Tom Brady seems to be in deep sh*t following his divorce from Gisele Bündchen. This deep sh*t got to do with investors filing a class-action lawsuit against Brady, Bündchen, and FTX’s other celebrity endorsers.
This could be the main reason why Tom and Gisele ended their marriage.
The Daily Beast got the details;
Star NFL quarterback Tom Brady has had a rough year. The seven-time Super Bowl champ came out of retirement—reportedly wrecking his marriage to supermodel Gisele Bündchen—to play a rocky season with the Tampa Bay Buccaneers. And the player and his ex-wife could now lose their sizable investment in collapsed cryptocurrency exchange FTX, which filed for bankruptcy and is reportedly missing at least $1 billion in client funds. The couple took an equity stake in FTX last year as part of a deal that made them brand ambassadors. On Tuesday, investors filed a class-action lawsuit against Brady, Bündchen, and FTX’s other celebrity endorsers.

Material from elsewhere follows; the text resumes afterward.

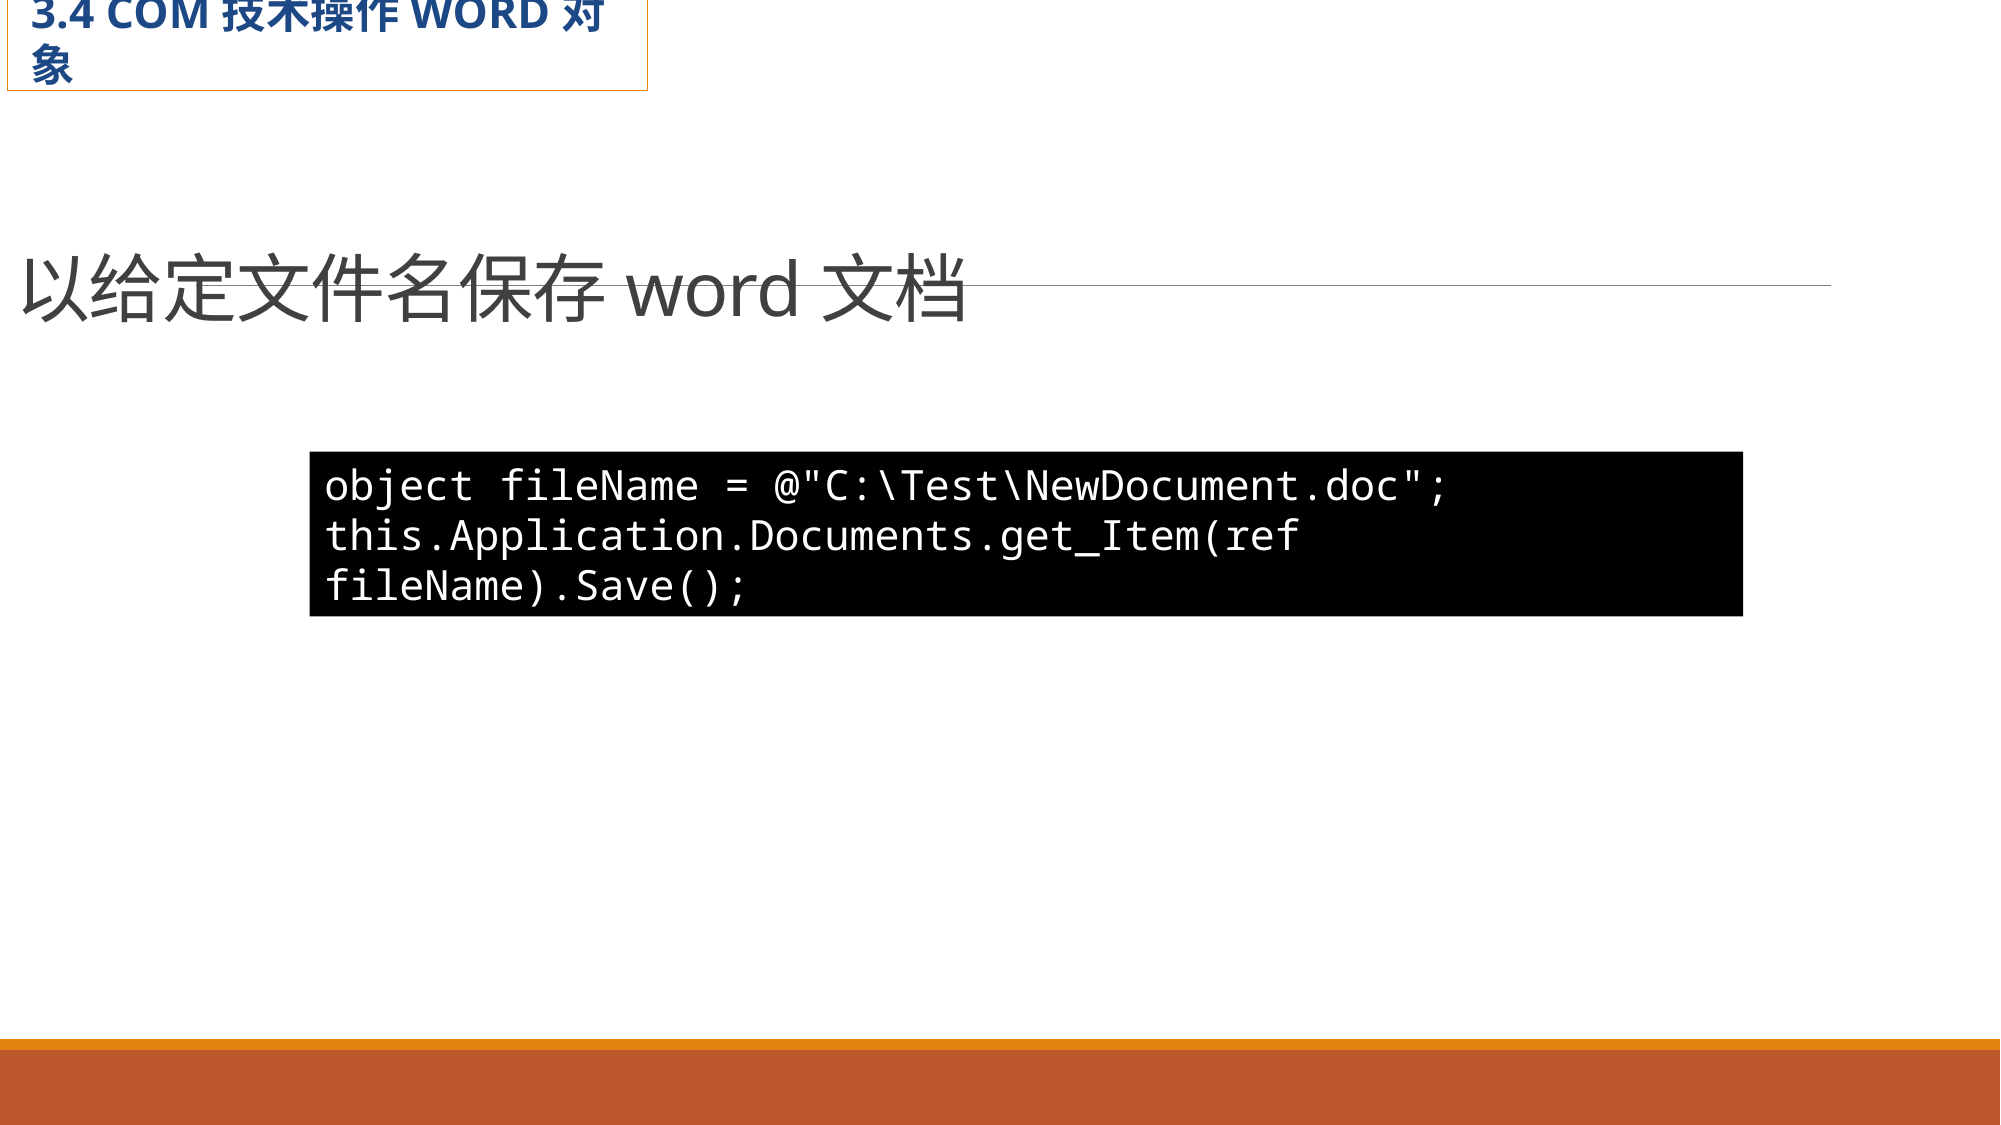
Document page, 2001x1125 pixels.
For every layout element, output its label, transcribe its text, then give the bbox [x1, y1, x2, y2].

text_box object fileName = @"C:\Test\NewDocument.doc"; this.Application.Documents.get_Item(ref fileName).Save(); [309, 451, 1744, 617]
title 以给定文件名保存word文档 [0, 177, 1117, 339]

These may not be the 45-year-old’s only setbacks. Public records for Brady’s charity reviewed by The Daily Beast reveal that his sports therapy and wellness company TB12, Inc., was in the red as recently as 2020, with a negative balance of $7 million in net assets.
Meanwhile, his TB12 Foundation—lately in the news for installing his “TB12 Method” for injury recovery and prevention in select Florida schools—has doubled its revenues in recent years with donations from just a handful of supporters, including multimillionaire YouTube personality Logan Thirtyacre, who shelled out $200,000. (The Brady superfan once paid $800,000 to a charity auction to dine with the GOAT and interviewed him over Zoom in at least one YouTube video.) Canadian billionaire Lino Saputo Jr., a Porsche-loving hockey fanatic who helms the Saputo cheese company, donated $250,000.
Other donations included $10,000 each from the NFL Foundation, Fox Sports (where Brady will reportedly star as a lead analyst post-career), and Federico Laurencich, a helicopter pilot in Costa Rica, where Brady and Bündchen owned a hilltop mansion.
Brady, who earned $350 million during his two decades with the New England Patriots, has given a small fraction of his riches to his own charity, with little over $200,000 in donations, according to the TB12 Foundation’s tax filings.
The quarterback’s for-profit company TB12, Inc. is the sole provider of “sports therapy” sessions for the TB12 Foundation. Since it launched in 2015, the foundation has paid Brady’s firm a total of more than $1.6 million for its services, and it’s the only company listed as an “independent contractor” for such treatments.
Some of the charity’s directors are paid employees of TB12, Inc., tax filings show.
“When a charity has a related for-profit legal entity,” Styron said, “it can turn into an accountability black hole.”
“If the charity is granting or reimbursing funds to the for-profit entity, and the for-profit is then paying money to other companies or individuals, there is a danger that charitable dollars are indirectly subsidizing the expenses of the for-profit,” she added. “Money is fungible.”
Still, Brady’s personal funding of his own charity appears limited. The foundation’s tax records indicate that Brady—among the highest paid players in the NFL, in part thanks to endorsement deals and businesses he co-founded other than TB12 such as his NFT startup Autograph, content company 199 Productions, and new clothing line BRADY, which sells $100 cotton hoodies—gave a total of $101,793 to the group between 2017 and 2019.
“A lot of philanthropy is some combination of providing public good while garnering public goodwill for a charity’s funders,” Styron said. “But in this case, the person who appears to be benefiting from the public goodwill isn’t providing significant funding to the organization.”
Brady and Bündchen, who alone is worth $400 million, were previously called out in a New York Post report for donating only a sliver of their wealth to their own charities—including the Luz Foundation, of which Bündchen is president. Gisele Inc., a company owned by Bündchen, donated $350,647 to her nonprofit’s coffers in 2019. That year, records show, Luz’s sole $80,000 donation went to a Bon and Tibetan Buddhist group formerly known as “Pointing Out The Great Way Foundation.”
Financial data from the IRS, posted on ProPublica’s Nonprofit Explorer, reveal the Luz Foundation’s revenues skyrocketed to more than $5 million in 2020, while its expenses totaled just $280,948. Bündchen’s representatives could not be reached for comment, and an accountant for the charity declined to comment.